Nederlanders die minder gaan werken, kijken amper naar effect op pensioen
Werken in deeltijd is populair in Nederland. Bijna de helft van de beroepsbevolking (45 procent) doet het, en vrouwen meer dan mannen. Als redenen worden vaak genoemd de zorg voor de (klein)kinderen, mantelzorg, gezondheid, behoefte aan meer vrije tijd, of geen hoger inkomen nodig. Een deeltijdbaan levert minder inkomen op, maar heeft ook gevolgen voor de opbouw van het pensioen.
Er is echter een chronisch gebrek aan aandacht voor wat minder werken betekent voor het pensioen later. Zeven op de tien mensen die onlangs minder zijn gaan werken, hebben niet uitgezocht wat dat betekent voor hun pensioen, zo blijkt uit onderzoek van het platform Wijzer in Geldzaken, een initiatief van het ministerie van Financiën. Aan dit onderzoek, uitgevoerd door I&O Research, werkten ruim 1500 Nederlanders van 30 tot 67 jaar mee, die meer dan 12 uur per week werken.
Deeltijd
Pensioendeskundige Lisa Brüggen van Netspar geeft een voorbeeld. "Als je als werknemer in de bouw op je 32ste besluit om één dag per week minder te gaan werken, bouw je ongeveer 27.000 euro minder pensioen op. Concreet betekent dit dat je ongeveer 120 euro netto per maand minder te besteden hebt na je pensionering. Dit kan net het verschil zijn tussen wel en niet goed kunnen rondkomen."

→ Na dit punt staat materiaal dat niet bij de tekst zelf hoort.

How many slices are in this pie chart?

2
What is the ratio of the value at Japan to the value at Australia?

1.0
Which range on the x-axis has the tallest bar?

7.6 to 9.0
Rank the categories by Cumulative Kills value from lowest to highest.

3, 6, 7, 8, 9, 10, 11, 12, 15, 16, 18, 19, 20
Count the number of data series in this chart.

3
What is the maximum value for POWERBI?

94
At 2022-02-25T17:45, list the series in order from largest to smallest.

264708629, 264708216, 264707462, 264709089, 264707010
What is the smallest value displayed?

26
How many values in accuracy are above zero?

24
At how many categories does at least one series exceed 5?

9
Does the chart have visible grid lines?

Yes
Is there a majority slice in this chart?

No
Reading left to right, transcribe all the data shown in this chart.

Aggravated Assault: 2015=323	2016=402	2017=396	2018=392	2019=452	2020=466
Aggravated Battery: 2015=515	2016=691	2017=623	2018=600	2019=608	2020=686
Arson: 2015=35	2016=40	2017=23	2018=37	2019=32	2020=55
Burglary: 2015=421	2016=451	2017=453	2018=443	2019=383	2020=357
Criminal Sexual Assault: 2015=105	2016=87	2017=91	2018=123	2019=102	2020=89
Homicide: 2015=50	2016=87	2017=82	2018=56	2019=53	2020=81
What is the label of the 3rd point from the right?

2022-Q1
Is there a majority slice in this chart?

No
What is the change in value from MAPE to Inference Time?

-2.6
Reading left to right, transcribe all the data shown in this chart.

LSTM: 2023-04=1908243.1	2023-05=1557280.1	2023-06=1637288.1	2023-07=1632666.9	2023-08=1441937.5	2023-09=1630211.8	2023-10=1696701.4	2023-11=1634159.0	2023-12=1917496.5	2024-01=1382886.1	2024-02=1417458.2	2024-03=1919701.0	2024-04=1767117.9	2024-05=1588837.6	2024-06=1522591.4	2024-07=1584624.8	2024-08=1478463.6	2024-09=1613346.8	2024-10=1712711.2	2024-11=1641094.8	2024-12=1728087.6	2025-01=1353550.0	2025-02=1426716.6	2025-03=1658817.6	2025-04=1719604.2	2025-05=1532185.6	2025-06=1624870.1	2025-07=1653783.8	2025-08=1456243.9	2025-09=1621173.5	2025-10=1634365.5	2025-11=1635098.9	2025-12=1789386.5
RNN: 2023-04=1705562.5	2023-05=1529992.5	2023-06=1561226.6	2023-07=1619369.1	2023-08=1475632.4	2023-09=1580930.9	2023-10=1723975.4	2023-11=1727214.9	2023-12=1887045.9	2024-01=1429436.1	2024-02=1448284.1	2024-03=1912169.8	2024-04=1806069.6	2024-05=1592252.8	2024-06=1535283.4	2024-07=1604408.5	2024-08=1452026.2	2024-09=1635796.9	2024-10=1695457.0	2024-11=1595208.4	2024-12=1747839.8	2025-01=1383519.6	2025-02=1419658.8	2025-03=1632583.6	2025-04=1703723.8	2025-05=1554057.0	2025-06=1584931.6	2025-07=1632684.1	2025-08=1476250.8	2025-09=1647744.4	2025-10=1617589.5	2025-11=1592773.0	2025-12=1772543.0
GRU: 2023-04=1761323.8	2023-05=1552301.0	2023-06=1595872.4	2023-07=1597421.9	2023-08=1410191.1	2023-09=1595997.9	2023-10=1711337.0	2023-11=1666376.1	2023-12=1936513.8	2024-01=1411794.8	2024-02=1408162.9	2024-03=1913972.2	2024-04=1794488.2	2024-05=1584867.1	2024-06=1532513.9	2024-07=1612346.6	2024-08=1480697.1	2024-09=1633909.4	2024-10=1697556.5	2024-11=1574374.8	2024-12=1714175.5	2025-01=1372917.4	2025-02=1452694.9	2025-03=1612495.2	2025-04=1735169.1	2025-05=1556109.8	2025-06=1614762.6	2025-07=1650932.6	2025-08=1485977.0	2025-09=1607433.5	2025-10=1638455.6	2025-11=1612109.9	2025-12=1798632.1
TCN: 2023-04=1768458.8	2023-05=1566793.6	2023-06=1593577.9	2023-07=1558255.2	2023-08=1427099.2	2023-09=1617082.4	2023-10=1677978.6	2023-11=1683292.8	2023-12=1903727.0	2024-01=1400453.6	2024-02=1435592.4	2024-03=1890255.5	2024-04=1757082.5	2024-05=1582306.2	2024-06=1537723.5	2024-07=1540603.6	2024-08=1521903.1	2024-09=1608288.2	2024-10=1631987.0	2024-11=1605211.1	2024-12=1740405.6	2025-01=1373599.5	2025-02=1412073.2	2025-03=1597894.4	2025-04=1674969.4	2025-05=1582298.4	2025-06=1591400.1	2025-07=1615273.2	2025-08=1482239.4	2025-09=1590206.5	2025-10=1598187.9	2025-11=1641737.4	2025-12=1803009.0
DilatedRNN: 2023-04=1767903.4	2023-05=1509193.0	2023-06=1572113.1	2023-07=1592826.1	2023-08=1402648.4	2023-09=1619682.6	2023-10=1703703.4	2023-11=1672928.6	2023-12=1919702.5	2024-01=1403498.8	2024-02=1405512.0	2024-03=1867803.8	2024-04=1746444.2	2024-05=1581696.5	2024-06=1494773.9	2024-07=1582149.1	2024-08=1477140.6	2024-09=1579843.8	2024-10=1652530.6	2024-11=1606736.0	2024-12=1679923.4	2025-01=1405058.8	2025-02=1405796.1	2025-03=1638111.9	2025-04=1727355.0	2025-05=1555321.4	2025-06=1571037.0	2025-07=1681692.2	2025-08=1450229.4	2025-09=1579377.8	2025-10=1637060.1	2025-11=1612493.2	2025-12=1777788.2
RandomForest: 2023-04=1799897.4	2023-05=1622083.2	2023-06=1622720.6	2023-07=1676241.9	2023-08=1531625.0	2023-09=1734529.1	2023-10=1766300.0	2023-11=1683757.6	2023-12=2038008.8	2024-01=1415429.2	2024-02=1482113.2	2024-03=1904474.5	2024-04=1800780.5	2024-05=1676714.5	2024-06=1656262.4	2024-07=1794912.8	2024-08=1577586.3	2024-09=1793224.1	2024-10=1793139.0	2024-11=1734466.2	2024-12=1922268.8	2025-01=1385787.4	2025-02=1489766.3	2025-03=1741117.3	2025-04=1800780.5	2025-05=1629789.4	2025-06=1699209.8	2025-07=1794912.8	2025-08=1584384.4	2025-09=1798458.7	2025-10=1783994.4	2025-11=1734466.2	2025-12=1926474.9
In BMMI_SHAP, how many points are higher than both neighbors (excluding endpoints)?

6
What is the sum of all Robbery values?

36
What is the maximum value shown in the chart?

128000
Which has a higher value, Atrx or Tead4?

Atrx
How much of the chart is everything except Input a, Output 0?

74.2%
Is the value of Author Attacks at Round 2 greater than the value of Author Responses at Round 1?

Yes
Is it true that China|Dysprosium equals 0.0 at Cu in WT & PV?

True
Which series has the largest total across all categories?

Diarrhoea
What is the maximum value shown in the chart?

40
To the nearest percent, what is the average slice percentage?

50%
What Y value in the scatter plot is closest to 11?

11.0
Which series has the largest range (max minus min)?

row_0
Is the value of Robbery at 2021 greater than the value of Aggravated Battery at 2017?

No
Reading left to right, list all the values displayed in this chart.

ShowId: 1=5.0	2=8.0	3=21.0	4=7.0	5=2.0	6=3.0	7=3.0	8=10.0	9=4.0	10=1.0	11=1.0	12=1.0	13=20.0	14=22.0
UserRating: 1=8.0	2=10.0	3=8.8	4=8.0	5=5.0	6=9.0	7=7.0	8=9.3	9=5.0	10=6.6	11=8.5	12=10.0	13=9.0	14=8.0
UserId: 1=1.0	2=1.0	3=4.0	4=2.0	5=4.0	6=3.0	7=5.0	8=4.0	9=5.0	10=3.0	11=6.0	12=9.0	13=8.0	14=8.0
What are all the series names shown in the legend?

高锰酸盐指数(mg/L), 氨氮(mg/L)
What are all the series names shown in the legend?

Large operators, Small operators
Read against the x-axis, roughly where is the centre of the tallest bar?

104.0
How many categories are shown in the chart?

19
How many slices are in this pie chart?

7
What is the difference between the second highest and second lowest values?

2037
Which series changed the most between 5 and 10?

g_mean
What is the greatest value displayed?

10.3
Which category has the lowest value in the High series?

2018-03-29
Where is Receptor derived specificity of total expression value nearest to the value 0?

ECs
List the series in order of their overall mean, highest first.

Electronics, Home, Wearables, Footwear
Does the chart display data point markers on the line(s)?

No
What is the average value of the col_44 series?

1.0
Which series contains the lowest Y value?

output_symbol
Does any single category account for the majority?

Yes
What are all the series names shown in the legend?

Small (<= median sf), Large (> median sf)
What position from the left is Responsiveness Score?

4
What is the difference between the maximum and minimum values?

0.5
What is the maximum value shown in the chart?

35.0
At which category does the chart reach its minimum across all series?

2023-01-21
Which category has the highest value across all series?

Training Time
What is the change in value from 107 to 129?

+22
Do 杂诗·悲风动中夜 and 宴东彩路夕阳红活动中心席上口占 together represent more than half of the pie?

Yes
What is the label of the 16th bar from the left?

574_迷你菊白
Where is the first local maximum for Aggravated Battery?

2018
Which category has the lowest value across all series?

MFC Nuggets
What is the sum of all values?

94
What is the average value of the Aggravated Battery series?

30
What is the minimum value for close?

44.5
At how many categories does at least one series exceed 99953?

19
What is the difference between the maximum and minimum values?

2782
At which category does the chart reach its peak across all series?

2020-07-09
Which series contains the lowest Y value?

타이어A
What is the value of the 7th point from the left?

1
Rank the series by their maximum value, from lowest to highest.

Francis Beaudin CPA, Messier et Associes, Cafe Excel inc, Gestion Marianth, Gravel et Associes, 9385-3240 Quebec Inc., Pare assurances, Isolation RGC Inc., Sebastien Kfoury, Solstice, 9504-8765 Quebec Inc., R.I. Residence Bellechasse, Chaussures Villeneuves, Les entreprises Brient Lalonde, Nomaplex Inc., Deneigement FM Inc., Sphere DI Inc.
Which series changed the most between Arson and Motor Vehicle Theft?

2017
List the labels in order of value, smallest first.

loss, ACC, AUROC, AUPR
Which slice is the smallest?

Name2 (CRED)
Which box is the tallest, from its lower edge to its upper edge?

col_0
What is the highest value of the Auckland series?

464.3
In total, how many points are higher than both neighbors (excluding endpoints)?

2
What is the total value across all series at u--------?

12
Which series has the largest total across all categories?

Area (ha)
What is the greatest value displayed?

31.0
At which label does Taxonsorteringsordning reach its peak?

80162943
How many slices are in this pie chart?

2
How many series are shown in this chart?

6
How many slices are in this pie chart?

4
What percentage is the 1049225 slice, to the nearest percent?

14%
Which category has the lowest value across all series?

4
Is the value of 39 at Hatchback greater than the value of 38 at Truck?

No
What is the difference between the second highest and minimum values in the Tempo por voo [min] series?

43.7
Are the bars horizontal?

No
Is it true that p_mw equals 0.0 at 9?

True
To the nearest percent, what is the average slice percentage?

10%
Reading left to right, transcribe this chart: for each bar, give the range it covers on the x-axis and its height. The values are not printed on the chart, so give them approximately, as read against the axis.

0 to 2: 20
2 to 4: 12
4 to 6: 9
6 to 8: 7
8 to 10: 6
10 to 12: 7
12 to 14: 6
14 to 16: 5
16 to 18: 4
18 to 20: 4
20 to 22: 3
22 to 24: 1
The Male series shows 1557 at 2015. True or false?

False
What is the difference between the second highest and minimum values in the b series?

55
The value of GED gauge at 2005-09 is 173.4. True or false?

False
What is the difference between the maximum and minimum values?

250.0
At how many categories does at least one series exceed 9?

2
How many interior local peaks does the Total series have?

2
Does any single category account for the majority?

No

Christiaan Meijer van Wijzer in Geldzaken: "De focus ligt vaak op het 'nu' kunnen blijven rondkomen, in plaats van rondkomen na de pensionering."
Meijer waarschuwt voor een tegenvallend pensioen voor mensen die beslissen minder te gaan werken. Vooral vrouwen besluiten vaak minder te gaan werken gedurende hun loopbaan. Bijna twee derde van de werkende vrouwen werkt in deeltijd, bij mannen is dit 28 procent. Vrouwen bouwen daardoor veel minder pensioen op dan mannen en ook minder dan ze wellicht denken. Het maakt dat Nederland op Cyprus na de grootste pensioenkloof tussen mannen en vrouwen kent: ruim 40 procent verschil.
'Daar komen we wel uit'
"Veel mensen realiseren zich onvoldoende dat keuzes die nu gemaakt worden, financiële gevolgen hebben voor later", zegt pensioendeskundige Lisa Brüggen. "We weten uit onderzoek dat een groot aantal vrouwen zegt financieel niet onafhankelijk te zijn en ook niet te weten hoe ze er buiten het maandelijkse huishoudboekje om financieel voorstaan, en al helemaal niet op de oude dag."
Partners praten onderling maar weinig over de details van hun pensioen, valt verder uit het onderzoek op te maken. Ze kennen meestal wel elkaars huidige inkomen, maar bijna de helft weet niet hoeveel pensioen de ander heeft opgebouwd.
Negen op de tien koppels zonder officieel partnerschap (huwelijk of geregistreerd partnerschap) hebben niets geregeld met betrekking tot de financiën en het pensioen. Men weet ook vaak niet wat het betekent voor het pensioen als de relatie strandt. 75 procent geeft aan dat 'ze er wel uit zullen komen' als ze uit elkaar gaan. Volgens Wijzer in Geldzaken is dat te optimistisch gedacht: veel pensioengeschillen gaan over de verdeling van het pensioen tussen scheidende partners.
Wijzer in Geldzaken benadrukt dat het nu het moment is dat je nog invloed hebt op je pensioenvermogen, om later na het bereiken van je pensioenleeftijd ook over voldoende inkomen te beschikken.